榎本博明氏の主張は、私の考えに近いことが多い。
したがって、榎本氏の著書は私自身の考えを補強するために読むことが多く、本書もその趣旨で読んだ。
2000年にノーベル賞を受賞したジェームズ・ヘックマンは就学前教育で大事なのは非認知能力であることを明らかにした。
非認知能力とは、
・我慢する力
・動機付ける力
・展望を持つ力
・自分を信じる力
・他者を理解する力
・衝動をコントロールする力
などのことであり、それらは「忍耐力」や「克己心」といった日本の教育で重視されてきたものであると指摘する。
さらに、本書で特筆すべきは、
①アクティブラーニングの否定
②キャリア教育の否定
の2点である。
①アクティブラーニングの否定
勉強の本質は孤独の中で思考するところにあり、わきあいあいと仲間と語り合うところにあるのではない。もちろん、友人との価値的な対話が学習意欲につながったり、コミュニケーション能力の向上につながることはあるだろう。
しかし、勉強をしていなければ、友人との価値的な対話そのものが成り立たない。一方的に話を聞くだけなら、授業を受けるのと同じでありもはやアクティブラーニングではない。

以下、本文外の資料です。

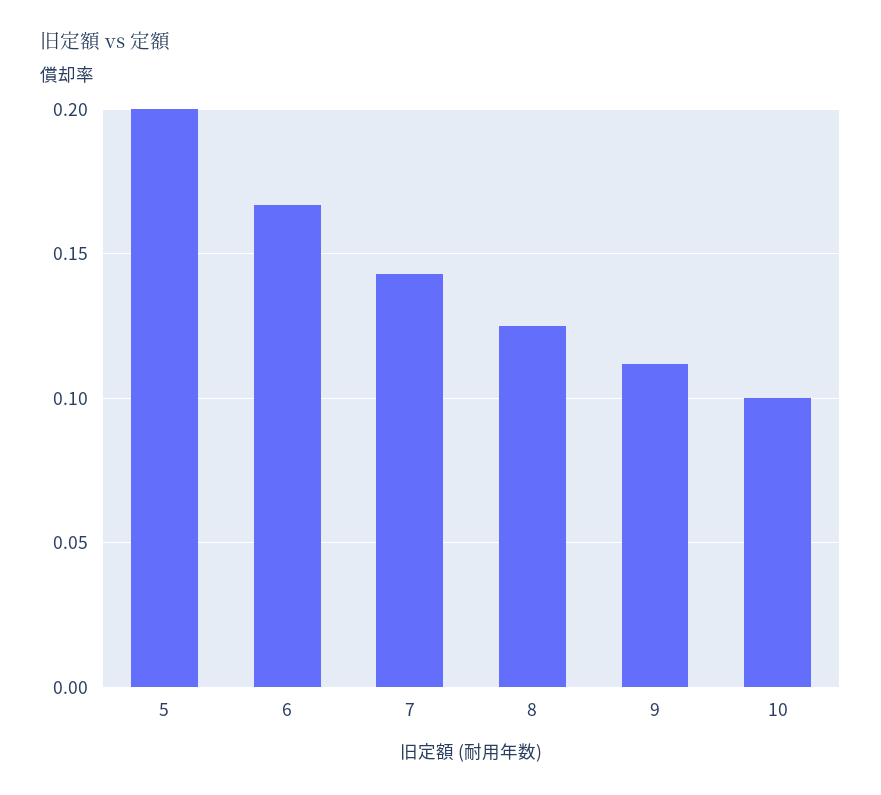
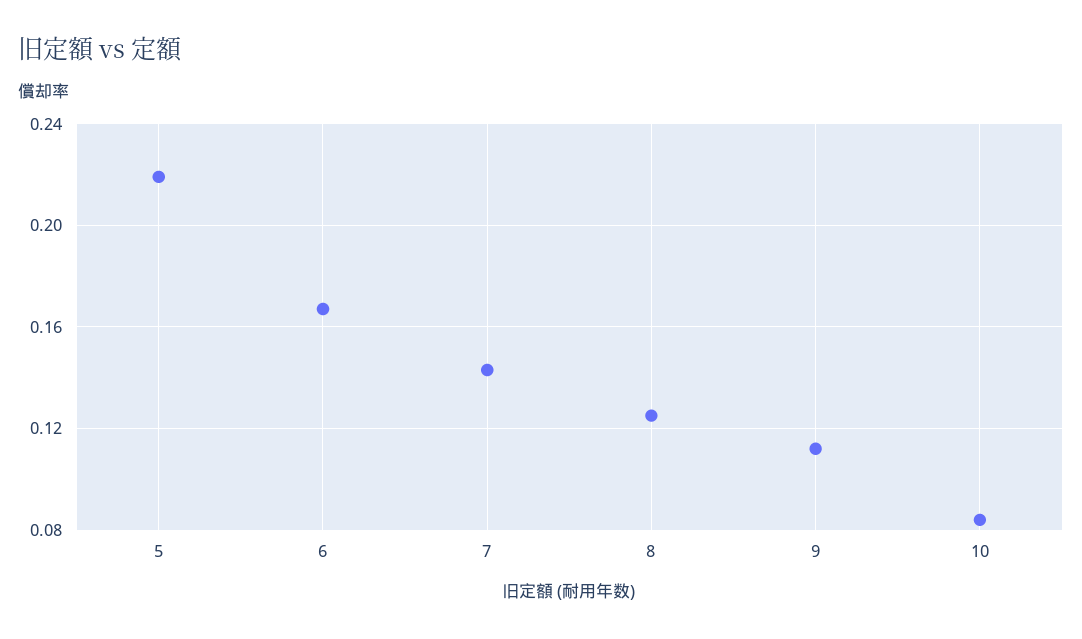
  {
-   "5": 0.2,
+   "5": 0.22,
    "6": 0.165,
    "7": 0.145,
    "8": 0.125,
    "9": 0.11,
-   "10": 0.1
+   "10": 0.085
  }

さらに、アクティブかどうか、つまり学習意欲がアクティブかどうかは、精神的な問題であり、友人と語らうかどうかという行動とは無関係である。
教師・講師の一方的な講義であっても精神がアクティブであれば、つまり学習意欲が高ければ、それがアクティブラーニングである。
②キャリア教育の否定
激動の時代に中学生が職業体験をすることに、どれほどの意味があるのか、どれほどの価値があるのか不明である。
キャリア心理学では、
・クランボルツの「計画された偶発性理論」
・ジェラットの「積極的不確実性理論」
・ブライトとプライヤーの「キャリアのカオス理論」
など、不確実性を折り込む必要性が強調されている。
さらに、「好きなことを仕事にしよう」というアプローチを榎本は否定する。好きなことが明確で、その道で生きていくと決められる若者はそれでいい。
しかし、好きなことが分からない若者も少なくない。否、「好きなことがあっても、それが仕事にならない」のが普通だから、「仕事になるような好きなこと」は容易に見つからないものなのだ。

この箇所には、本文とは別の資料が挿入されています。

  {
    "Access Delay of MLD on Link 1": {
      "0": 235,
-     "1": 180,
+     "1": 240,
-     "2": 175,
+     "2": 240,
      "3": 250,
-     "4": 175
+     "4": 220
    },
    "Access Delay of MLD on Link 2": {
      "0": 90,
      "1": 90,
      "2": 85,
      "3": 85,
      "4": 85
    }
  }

立川志の輔は大学では落語研究会に入っていたが、広告代理店に就職する。しかし、落語への思い止みがたく、30歳のときに立川談志に弟子入りする。
「好きなこと」とはどうしても抑え切れない衝動であり、探して見つかるような代物ではない。
目の前の仕事を一生懸命やって、それが好きになれたらそれで良いのだ。目の前の仕事を一生懸命やっても、他に好きなことが出てきたら、そちらに行ったって構わない。
「好きなことを仕事にすれば苦労少なく人生を送れる」という発想では、好きなことを仕事にすることも、仕事を好きになることも難しいのではないか。
なぜなら、苦労を乗り越える充実が真の「楽しさ」だから。人生の充実とは「成長」のことだから。
人生の幸福は「成長率で決まる」から。